Show each line of the data that contains the string "category", matching case exactly.
----- RECORDED INFORMATION
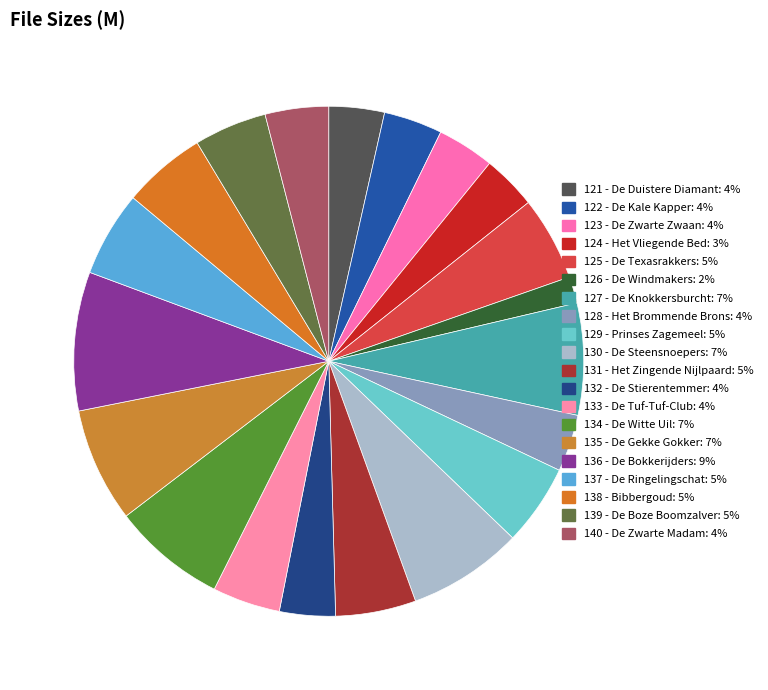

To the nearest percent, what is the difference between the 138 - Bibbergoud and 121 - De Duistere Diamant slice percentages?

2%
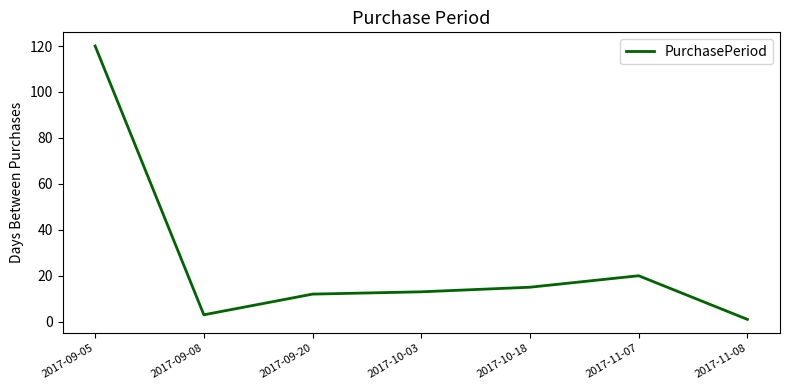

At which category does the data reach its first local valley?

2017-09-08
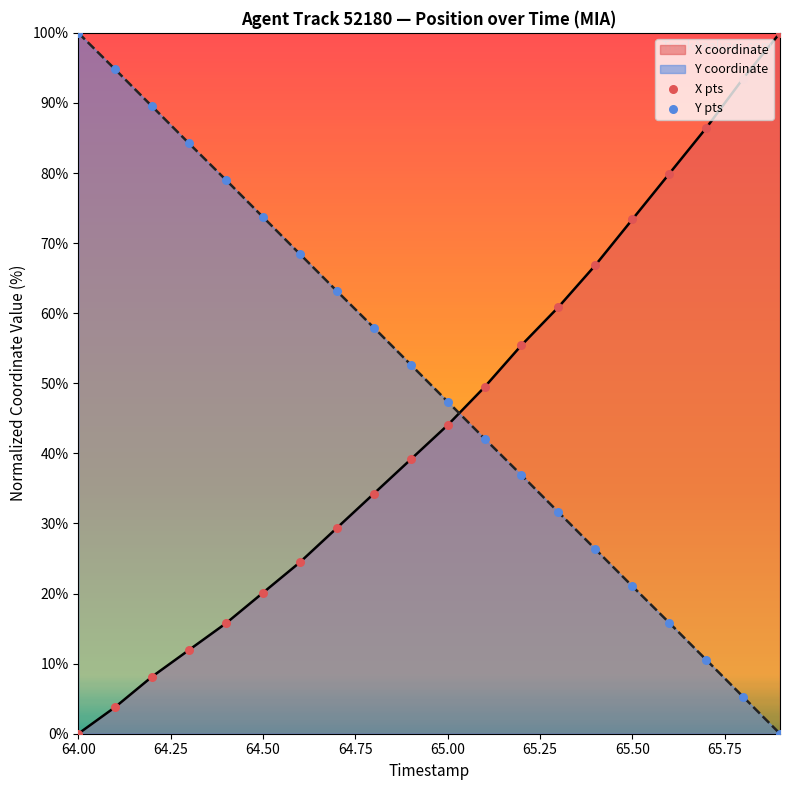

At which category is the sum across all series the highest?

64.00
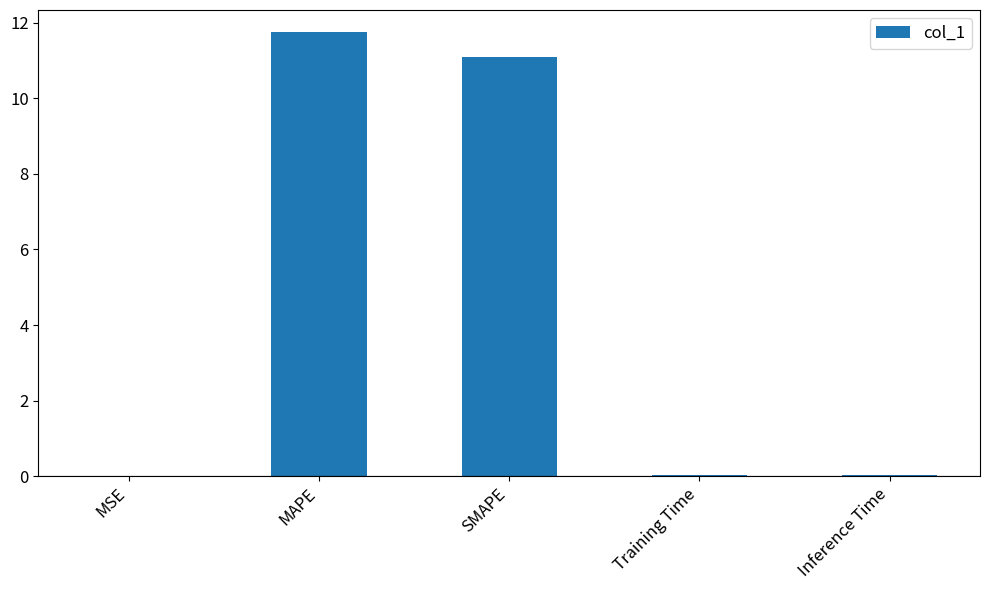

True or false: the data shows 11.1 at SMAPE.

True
----------
RESPONSE:
At which category does the data reach its first local valley?
At which category is the sum across all series the highest?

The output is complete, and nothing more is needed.